Maybe that a twinge of regret on her face... underneath all the butt paste?!

I swear every time she wears this outfit she either has a blow out or something! 

I love this picture Addie drew, Originally it said I was 20 and Thomas is 60! hahahahah!!!!


Who would have thought a boat on the grass was just as much fun as a boat in the water?!  The kids are always playing in this canoe at the new house. 

She is growing up so fast!


I think it is good luck to grab the swimmers head before they race?! Great news too! Porter will be going to the South Half Swim meet for relays.  He didn't qualify for an individual swim, but he has had a great 1st year of High school swim team as a 7th grader!!  And to go to South Half is a pretty big deal, I think!  Go Porter!

Ellie adores Porter!  
Oh, how this little beauty has changed our lives for the better. I can't even begin to explain just how grateful I am for the blessing of Ellie into our family.

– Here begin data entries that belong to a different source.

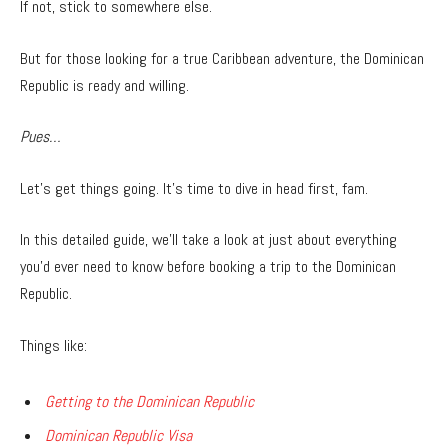
If not, stick to somewhere else.
But for those looking for a true Caribbean adventure, the Dominican
Republic is ready and willing.
Pues…
Let’s get things going. It’s time to dive in head first, fam.
In this detailed guide, we’ll take a look at just about everything
you’d ever need to know before booking a trip to the Dominican
Republic.
Things like:
Getting to the Dominican Republic
Dominican Republic Visa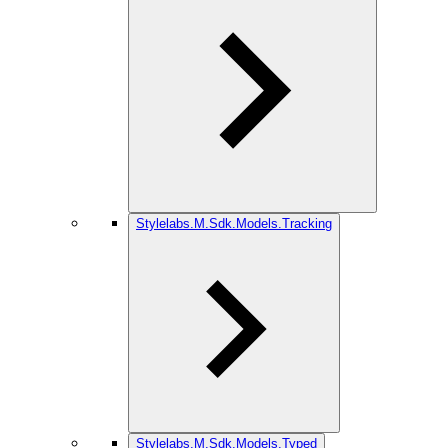
Stylelabs.M.Sdk.Models.Tracking
Stylelabs.M.Sdk.Models.Typed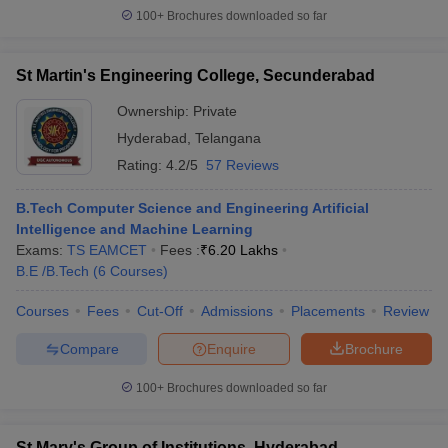
100+
Brochures downloaded so far
St Martin's Engineering College, Secunderabad
Ownership:
Private
Hyderabad
,
Telangana
Rating:
4.2/5
57 Reviews
B.Tech Computer Science and Engineering Artificial
Intelligence and Machine Learning
Exams:
TS EAMCET
Fees :
₹
6.20 Lakhs
B.E /B.Tech
(
6
Courses
)
Courses
Fees
Cut-Off
Admissions
Placements
Review
Compare
Enquire
Brochure
100+
Brochures downloaded so far
St Mary's Group of Institutions, Hyderabad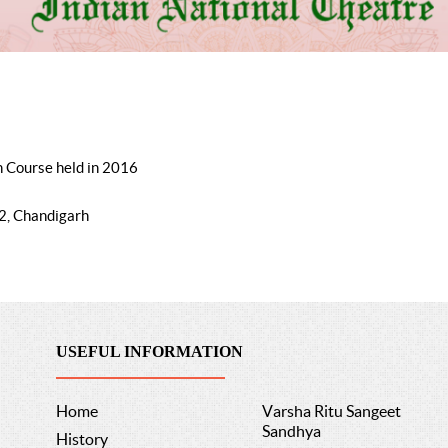
n Course held in 2016
2, Chandigarh
USEFUL INFORMATION
Home
Varsha Ritu Sangeet
Sandhya
History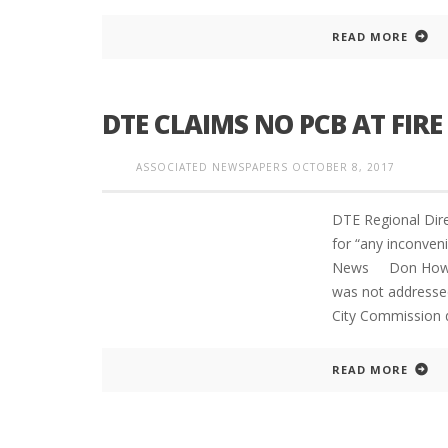
READ MORE
DTE CLAIMS NO PCB AT FIRE 
ASSOCIATED NEWSPAPERS
OCTOBER 8, 2017
DTE Regional Dir
for “any inconv
News Don Howard 
was not addresse
City Commission 
READ MORE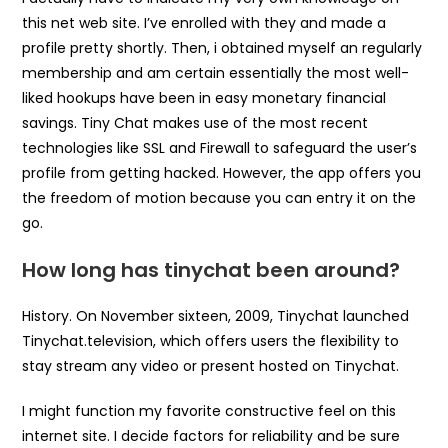
this net web site. I’ve enrolled with they and made a
profile pretty shortly. Then, i obtained myself an regularly
membership and am certain essentially the most well-
liked hookups have been in easy monetary financial
savings. Tiny Chat makes use of the most recent
technologies like SSL and Firewall to safeguard the user’s
profile from getting hacked. However, the app offers you
the freedom of motion because you can entry it on the
go.
How long has tinychat been around?
History. On November sixteen, 2009, Tinychat launched
Tinychat.television, which offers users the flexibility to
stay stream any video or present hosted on Tinychat.
I might function my favorite constructive feel on this
internet site. I decide factors for reliability and be sure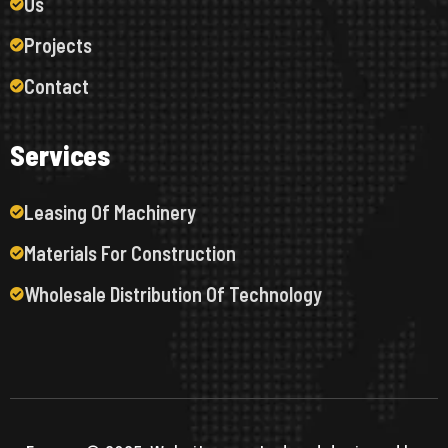
Us
Projects
Contact
S
e
r
v
i
c
e
s
Leasing Of Machinery
Materials For Construction
Wholesale Distribution Of Technology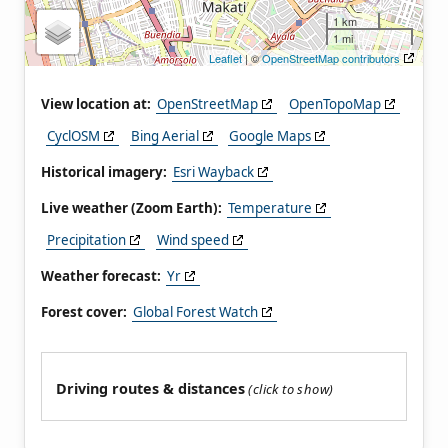
1 km
1 mi
Leaflet
| ©
OpenStreetMap contributors
View location at:
OpenStreetMap
OpenTopoMap
CyclOSM
Bing Aerial
Google Maps
Historical imagery:
Esri Wayback
Live weather (Zoom Earth):
Temperature
Precipitation
Wind speed
Weather forecast:
Yr
Forest cover:
Global Forest Watch
Driving routes & distances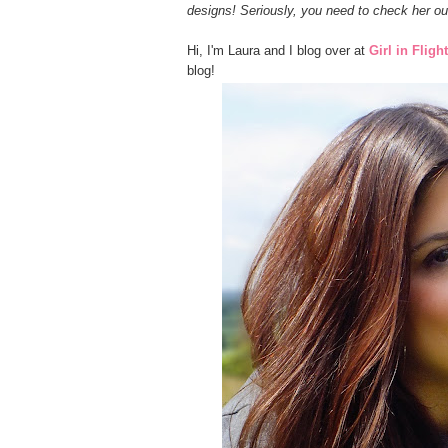
designs! Seriously, you need to check her ou
Hi, I'm Laura and I blog over at
Girl in Flight
blog!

Eating lunch with Addie at school



One morning Thomas opened the front door, he felt a bird flap around over his head, but then it flew out the door. When he closed the door, he notice a splash of bird poop on the wall. He wondered if maybe there was a second bird that didn't make it out. I walked into the living room and found a bird perched on the blinds.   After a lot of trying to catch it and getting it down the hall, away from the vaulted ceilings, little bird was tired, and Addie was brave enough to scoop it up and take it outside, even though it was squawking at her. She washed her hands 7 times after holding it she told me!

Addie really thrives on doing all her work and trying to be the most helpful!  This is the second time she received this award, and it is kind of a big deal! Go Addie!